In the lawsuit, Ubisoft and Bungie allege that the cheats sold by Ring-1 "impair and destroy not only the game experience but also the Plaintiffs' overall businesses and their reputation among their respective player communities."

Specifically, the companies are filing because of cheat bundles being sold for Destiny 2 and Rainbow Six Siege. However, Ring-1 sells hacks packages, which include aim-bots and weapon modifiers, in most popular multiplayer games. Along with the previously mentioned games, subscription packages of hacks for Rust, Call of Duty: Modern Warfare, PUBG, and Dead By Daylight are also available for up to €75 or $89.

Along with "seeking damages, injunctive relief, and other equitable relief" for distributing hacks for their games, Ubisoft and Bungie are also accusing Ring-1 of copyright infringement. Looking at Ring-1's site, you can find key art for both Destiny 2 and Rainbow Six Siege, all of which are copyrighted.

While there isn't a dollar amount for Ring-1 to pay anywhere throughout the lawsuit, Ubisoft and Bungie have estimated that "such damage may amount to millions of dollars."

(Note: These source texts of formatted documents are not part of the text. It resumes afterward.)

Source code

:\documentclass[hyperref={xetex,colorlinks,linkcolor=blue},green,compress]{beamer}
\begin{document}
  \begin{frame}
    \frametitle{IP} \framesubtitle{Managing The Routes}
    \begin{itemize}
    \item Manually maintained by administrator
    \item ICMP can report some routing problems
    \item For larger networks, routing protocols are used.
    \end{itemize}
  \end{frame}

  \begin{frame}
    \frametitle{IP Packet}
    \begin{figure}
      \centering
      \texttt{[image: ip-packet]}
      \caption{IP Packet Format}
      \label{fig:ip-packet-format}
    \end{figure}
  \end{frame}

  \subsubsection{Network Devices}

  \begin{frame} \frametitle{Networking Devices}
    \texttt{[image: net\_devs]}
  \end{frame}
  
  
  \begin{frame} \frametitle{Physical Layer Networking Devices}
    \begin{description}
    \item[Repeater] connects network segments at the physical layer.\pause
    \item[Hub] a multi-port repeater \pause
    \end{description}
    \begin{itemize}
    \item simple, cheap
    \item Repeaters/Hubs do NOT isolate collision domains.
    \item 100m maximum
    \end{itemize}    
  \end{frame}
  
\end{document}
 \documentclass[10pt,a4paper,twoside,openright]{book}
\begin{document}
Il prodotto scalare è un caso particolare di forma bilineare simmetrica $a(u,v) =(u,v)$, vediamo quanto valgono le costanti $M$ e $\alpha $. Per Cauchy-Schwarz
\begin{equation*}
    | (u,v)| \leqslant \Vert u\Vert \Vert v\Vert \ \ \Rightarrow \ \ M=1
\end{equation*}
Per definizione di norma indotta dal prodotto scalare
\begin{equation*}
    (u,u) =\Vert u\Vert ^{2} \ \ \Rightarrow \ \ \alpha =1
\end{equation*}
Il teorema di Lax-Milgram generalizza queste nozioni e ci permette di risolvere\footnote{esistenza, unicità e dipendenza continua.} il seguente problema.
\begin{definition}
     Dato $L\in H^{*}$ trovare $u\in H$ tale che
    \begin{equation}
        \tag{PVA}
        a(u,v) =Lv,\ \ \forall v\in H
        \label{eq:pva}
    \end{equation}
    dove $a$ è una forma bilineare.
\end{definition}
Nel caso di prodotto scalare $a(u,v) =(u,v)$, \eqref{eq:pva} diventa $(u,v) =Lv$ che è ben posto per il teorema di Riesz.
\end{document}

This isn't the first time a company has taken action against the people or companies that make and distribute hacks. Recently, Call of Duty: Warzone publisher Activision was able to get a cheat maker to stop the development of an aimbot by request. However, not all actions against the groups providing cheats are so amicable. This past March, Chinese media conglomerate Tencent and the Chinese police shut down a $76 million cheat distributing operation in a collaborative operation.